手に入れたボロい家は、私の条件と好みを兼ね備えていました。
でも最終的な決め手は、物件への愛情、ただそれだけです。
物件探しとは恋愛のようです。
最初は相手のスペックを気にして調べまくります。条件を見て、いろんな計算をして他と比較して、よりよい条件を求めて頭でっかちで欲張りになっていく。
でも「なんか好き!」と思うものに出会ってしまったら、条件なんてなんでもいい、好きだとのめり込み、デメリットまでチャームポイントに見えてくる。他の人に「あんなのやめとけ」と言われても、愛が最優先です。
この家も、私の譲れないスペックにかろうじて適っていたので内見しました。
でも実際に見たら、土足で入らなければいけないほど汚く、壊れていました。
どこも一切取り繕われていなくて、すっぴんの状態です。
その飾り気のないすっぴんを見て、忘れられなくなってしまった私でした。
このボロい家を、自分が直したい。守りたい。きっとできるだろう。
そんなふうに思いました。
ただし「恋は盲目状態」になってしまうのは、大人としては無責任です。
失敗したとしても自分が立ち直れるだけの体力、財力、メンタルを残しておくことだけは、冷静に考えていました。

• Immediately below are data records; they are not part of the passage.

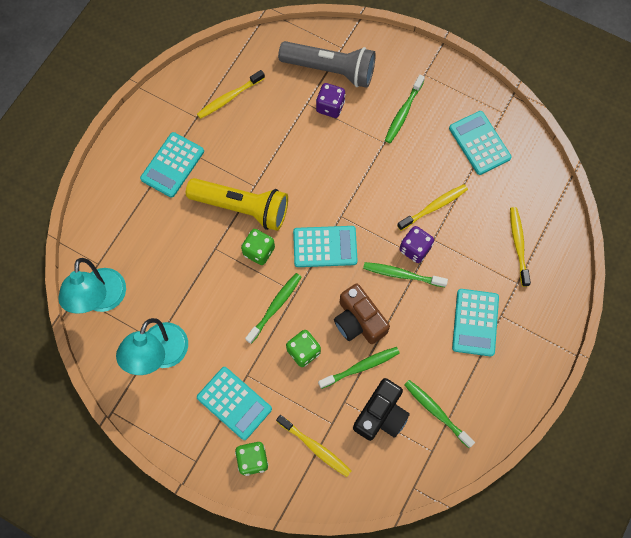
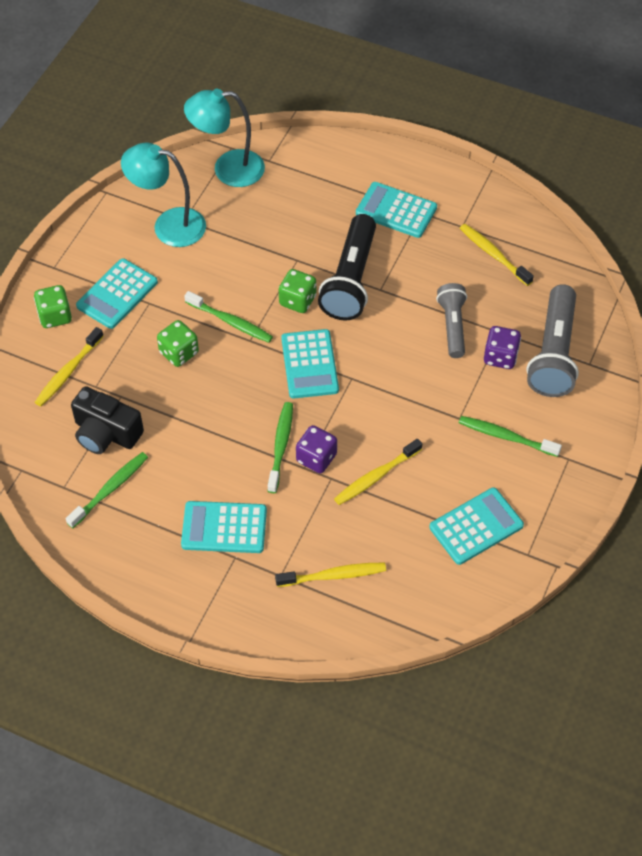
camera: 85 degrees right, 15 degrees down
(242, 207) = (350, 280): yellow flashlight -> black flashlight
(297, 136) = (452, 326): none -> grey flashlight
(358, 321) = (219, 404): brown camera -> none
(360, 367) = (162, 409): green toothbrush -> none
(434, 207) = (376, 476): yellow toothbrush -> yellow toothbrush turned 90 degrees clockwise

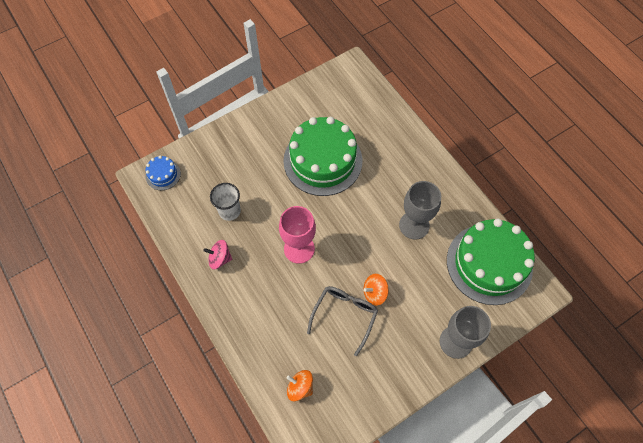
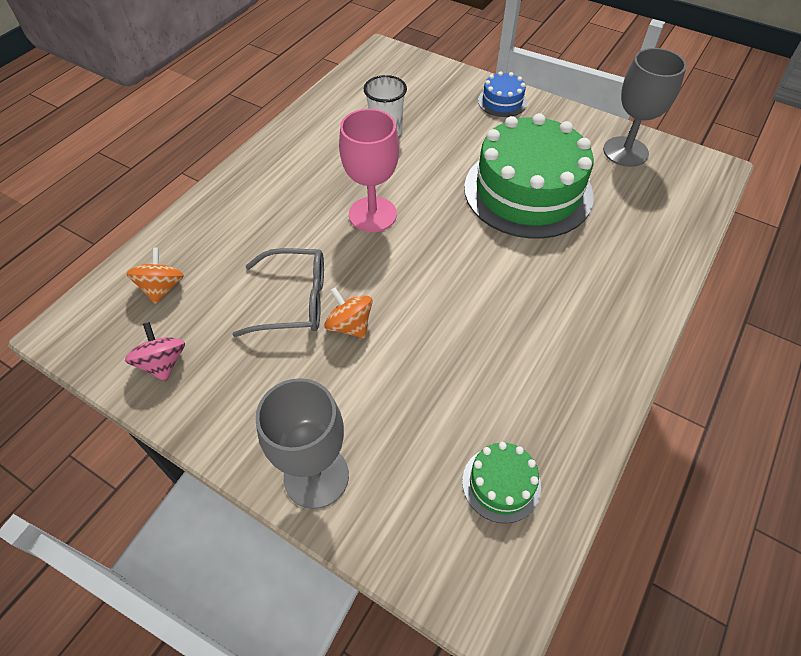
camera: 65 degrees right, 10 degrees down
(163, 174) = (397, 64): blue cake -> blue cake (502, 101)
(220, 258) = (314, 146): pink spinning top -> pink spinning top (163, 363)
(414, 225) = (500, 338): grey goblet -> grey goblet (625, 152)
(489, 263) = (501, 483): green cake -> green cake, size x0.44

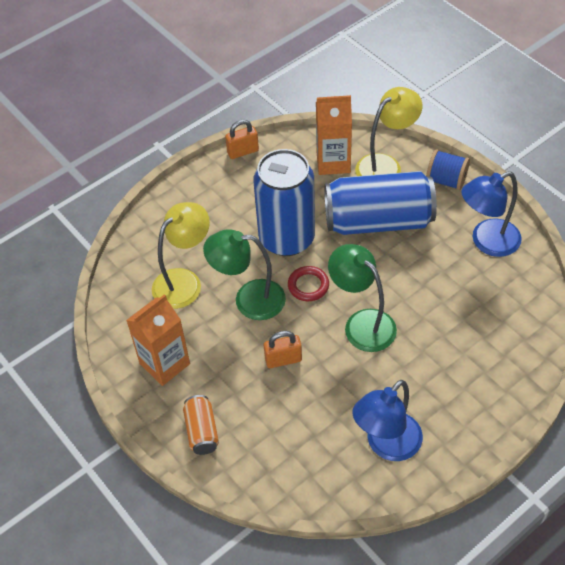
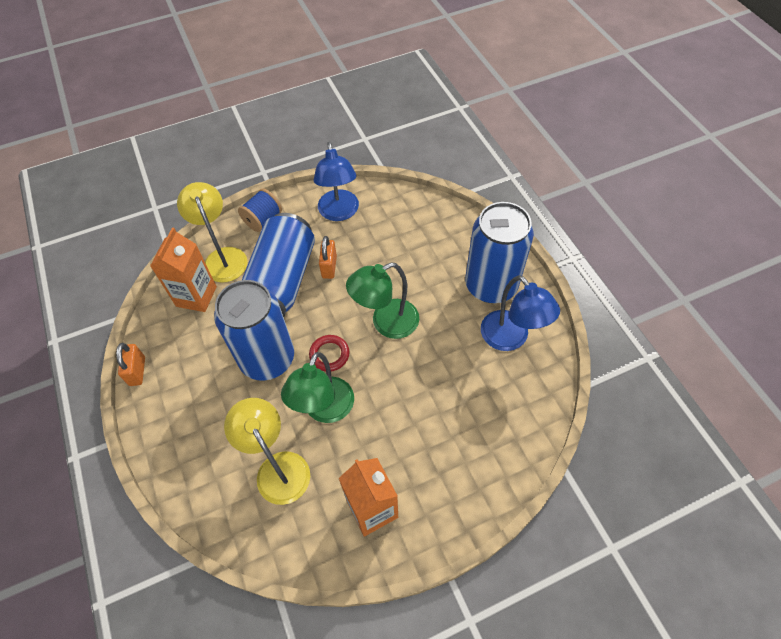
camera: 75 degrees left, 5 degrees up
(202, 431) = (460, 489): orange can -> none
(283, 359) = (403, 396): orange padlock -> orange padlock (329, 267)
(450, 411) = (491, 285): none -> blue can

そうして選んだ物件だからこそ、今後もし手放さなくてはならなくなったときも、「儲けてやろう」と価値に固執せずに、最終的には誰かに委ね、家の幸せまで願えるとも思えました。
だからやっぱり物件探しは恋愛と一緒です。
この人/家を手に入れたい。絶対に失敗したくないけれど、うまくいくかどうかはわからない。でも後悔したくないから、やってみたい。そういう不思議で深い何かを感じるものだと思います。